**Text section**
------------------------------------------------------------

Personal Archaeology 8: Can I Quote You on That?

The first page of this particular journal.  Note the two Orwell quotes.

Perhaps it was a search for something profound.  Maybe I was looking for a sense of identity.  No matter the reason, I collected a serious number of quotes when I was in high school and college, and as I attempted to start the “next chapter” of my life (as dictated by the journal I got at the Loyola Honors Program retreat), I decided that I would spend the first few pages of that new journal writing down all of the quotes I had kept, or at least the ones that I had kept and thought were worth hanging onto.

Of course, if the story were that simple, I probably wouldn’t have enough material to write an entire post, but when I was eighteen, I envolped myself in various quotations by creating a quote wall in my dorm room.  I honestly can’t tell you how it got started, although something inside of me wanted to find ways to express myself when i was a college freshman, probably because I had been complaining about spending the prior four years (and if you count junior high, six) being forced to play the role that I had been assigned by my insular school and my insular town.  I didn’t realize the irony in having chosen an insular group of people to spend time with at an insular college, but i was kind of a total moron when i was a freshman (and for most of college).

------------------------------------------------------------

**Problem 1**
Report every line in the rows below that contains the string "kern", copying each one in full.

**Items**
------------------------------------------------------------

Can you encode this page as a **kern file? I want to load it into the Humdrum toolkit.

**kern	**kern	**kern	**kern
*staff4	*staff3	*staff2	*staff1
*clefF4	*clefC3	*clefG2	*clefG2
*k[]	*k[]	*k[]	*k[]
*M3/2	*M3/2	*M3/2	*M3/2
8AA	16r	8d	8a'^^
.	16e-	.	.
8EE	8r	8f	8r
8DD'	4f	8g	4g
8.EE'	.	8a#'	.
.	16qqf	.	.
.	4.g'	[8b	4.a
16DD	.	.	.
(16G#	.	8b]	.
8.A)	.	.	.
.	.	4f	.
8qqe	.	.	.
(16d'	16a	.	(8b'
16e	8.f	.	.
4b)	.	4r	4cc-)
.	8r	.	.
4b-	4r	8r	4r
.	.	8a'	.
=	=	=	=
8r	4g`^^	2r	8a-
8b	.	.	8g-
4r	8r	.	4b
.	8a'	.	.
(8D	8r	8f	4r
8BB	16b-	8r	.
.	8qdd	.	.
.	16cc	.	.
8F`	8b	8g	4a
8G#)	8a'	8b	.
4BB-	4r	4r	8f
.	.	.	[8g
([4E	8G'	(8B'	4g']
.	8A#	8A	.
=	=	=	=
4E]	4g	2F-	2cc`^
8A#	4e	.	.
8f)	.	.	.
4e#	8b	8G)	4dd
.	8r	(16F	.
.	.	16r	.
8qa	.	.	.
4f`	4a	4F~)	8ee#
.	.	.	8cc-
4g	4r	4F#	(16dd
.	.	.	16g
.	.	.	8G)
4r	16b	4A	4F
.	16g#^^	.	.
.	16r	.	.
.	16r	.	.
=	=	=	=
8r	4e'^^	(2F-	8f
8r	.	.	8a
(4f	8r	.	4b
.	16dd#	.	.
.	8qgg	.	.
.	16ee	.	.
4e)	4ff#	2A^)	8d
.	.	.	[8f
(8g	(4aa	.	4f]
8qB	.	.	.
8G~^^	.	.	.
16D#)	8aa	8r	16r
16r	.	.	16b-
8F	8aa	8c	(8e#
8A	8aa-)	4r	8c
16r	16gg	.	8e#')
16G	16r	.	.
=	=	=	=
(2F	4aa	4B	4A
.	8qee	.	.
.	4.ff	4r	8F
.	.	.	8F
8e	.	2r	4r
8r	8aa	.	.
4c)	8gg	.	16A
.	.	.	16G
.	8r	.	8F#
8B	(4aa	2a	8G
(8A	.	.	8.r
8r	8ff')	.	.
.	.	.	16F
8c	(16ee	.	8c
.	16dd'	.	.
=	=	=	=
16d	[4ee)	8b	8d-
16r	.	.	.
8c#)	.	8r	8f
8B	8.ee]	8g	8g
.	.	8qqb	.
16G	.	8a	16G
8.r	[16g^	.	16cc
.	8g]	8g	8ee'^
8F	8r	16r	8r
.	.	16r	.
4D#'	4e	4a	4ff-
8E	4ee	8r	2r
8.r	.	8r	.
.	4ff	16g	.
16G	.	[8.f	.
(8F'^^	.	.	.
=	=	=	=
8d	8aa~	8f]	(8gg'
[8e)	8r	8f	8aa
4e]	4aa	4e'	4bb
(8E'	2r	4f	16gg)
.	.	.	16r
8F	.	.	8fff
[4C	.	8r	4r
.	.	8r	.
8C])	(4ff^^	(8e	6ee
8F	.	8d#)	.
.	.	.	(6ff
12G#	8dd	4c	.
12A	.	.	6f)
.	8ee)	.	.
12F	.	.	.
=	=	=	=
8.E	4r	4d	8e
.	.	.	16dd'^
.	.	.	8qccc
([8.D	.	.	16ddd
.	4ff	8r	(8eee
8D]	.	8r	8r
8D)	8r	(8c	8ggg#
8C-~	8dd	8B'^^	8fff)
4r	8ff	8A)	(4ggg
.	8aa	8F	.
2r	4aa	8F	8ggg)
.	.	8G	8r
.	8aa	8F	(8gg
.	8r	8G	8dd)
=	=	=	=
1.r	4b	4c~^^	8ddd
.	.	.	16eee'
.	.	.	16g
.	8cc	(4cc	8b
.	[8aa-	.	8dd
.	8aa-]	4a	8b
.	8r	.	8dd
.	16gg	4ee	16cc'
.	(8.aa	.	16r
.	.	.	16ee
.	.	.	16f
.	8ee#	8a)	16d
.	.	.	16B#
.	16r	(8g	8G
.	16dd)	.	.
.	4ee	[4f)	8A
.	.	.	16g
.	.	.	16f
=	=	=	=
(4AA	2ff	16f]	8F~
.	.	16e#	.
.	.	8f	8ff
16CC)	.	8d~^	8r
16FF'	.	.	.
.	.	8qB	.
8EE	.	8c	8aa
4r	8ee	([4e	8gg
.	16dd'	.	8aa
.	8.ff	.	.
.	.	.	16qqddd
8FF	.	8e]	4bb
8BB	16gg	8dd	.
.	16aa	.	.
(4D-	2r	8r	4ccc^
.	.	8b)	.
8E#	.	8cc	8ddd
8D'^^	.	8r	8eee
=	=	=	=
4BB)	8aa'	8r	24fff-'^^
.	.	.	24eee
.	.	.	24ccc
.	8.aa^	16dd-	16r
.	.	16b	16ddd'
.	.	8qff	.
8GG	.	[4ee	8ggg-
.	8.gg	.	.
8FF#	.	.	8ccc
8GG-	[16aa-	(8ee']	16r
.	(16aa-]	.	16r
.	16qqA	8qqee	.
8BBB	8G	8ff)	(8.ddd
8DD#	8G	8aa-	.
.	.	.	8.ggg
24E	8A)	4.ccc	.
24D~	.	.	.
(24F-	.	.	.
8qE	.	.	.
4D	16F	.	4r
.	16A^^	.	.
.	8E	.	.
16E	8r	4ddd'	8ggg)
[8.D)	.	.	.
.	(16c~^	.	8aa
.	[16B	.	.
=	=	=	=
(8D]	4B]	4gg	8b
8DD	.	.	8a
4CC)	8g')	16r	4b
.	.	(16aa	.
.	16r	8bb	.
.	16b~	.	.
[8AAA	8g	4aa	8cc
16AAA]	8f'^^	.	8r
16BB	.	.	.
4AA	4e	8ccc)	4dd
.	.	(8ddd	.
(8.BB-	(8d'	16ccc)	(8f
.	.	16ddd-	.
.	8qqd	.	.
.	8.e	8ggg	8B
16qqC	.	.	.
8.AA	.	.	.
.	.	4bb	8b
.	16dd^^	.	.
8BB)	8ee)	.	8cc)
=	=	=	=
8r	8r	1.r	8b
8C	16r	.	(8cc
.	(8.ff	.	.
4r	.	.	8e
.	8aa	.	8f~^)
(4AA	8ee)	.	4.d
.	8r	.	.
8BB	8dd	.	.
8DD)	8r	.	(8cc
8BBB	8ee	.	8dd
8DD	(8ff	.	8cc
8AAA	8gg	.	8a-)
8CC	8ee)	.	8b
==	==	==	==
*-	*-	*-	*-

------------------------------------------------------------

**Problem 2**
Continue the essay about collecting quotes above, starting right after its final sentence.

**Exercise response 1**
Can you encode this page as a **kern file? I want to load it into the Humdrum toolkit.
**kern	**kern	**kern	**kern

**Exercise response 2**
Nevertheless, my room was wallpapered in quotations that I came across, until I eventually took them down in the name of either redecorating or moving out.  They would be saved as backgrounds for the pages of a scrapbook years later, and written down in that journal.  As I flipped through it, I counted 31 total quotations.  I’m not going to torture you with all of them here (those of you who are actually still reading), but I thought it might be fun to share ten of them.  In the very least, it’ll give you some clue as to what “inspired” me back in the late 1990s.

If you become the person others want you to be, you are wasting the person you are.


I really wish I knew if I had found this in high school or college and I do wish that it was life advice or I had followed more truly at hte time, since i spent a lot of effort trying to seem “cool” in some way or at least ingratiate myself into a group of people.  Th eirony that later on I would be complimented on my genuineness at the front of that journal is not lost on me, so perhaps I actually got closer to the meaning of this quote by graduation that I thought.  Or in the very least, maybe I found ways to be myself that was in contrast to those I was around and the role they expected me to play.

Well, patience is a virtue–and it’s about fucking time!

-Chris Sommella

Chris is one of my best friends since the third grade and I remember the day he said this.  We’d been at some softball game and were walking around looking for a convenience store that we could have sworn was nearby.  After what seemed like an hour (but was probably 10-15 minutes), we eventually came upon a 7-Eleven or something similar and he blurted this out.  So it was said in jest–or relief–but I wrote it down at one point on an index card and taped that index card to the inside of my locker where it would stay for both my junior and senior years of high school.

Writing Tip

The meaning lies
in wait beneath
the surface

The surface lies.

-J.D. Engle, Jr.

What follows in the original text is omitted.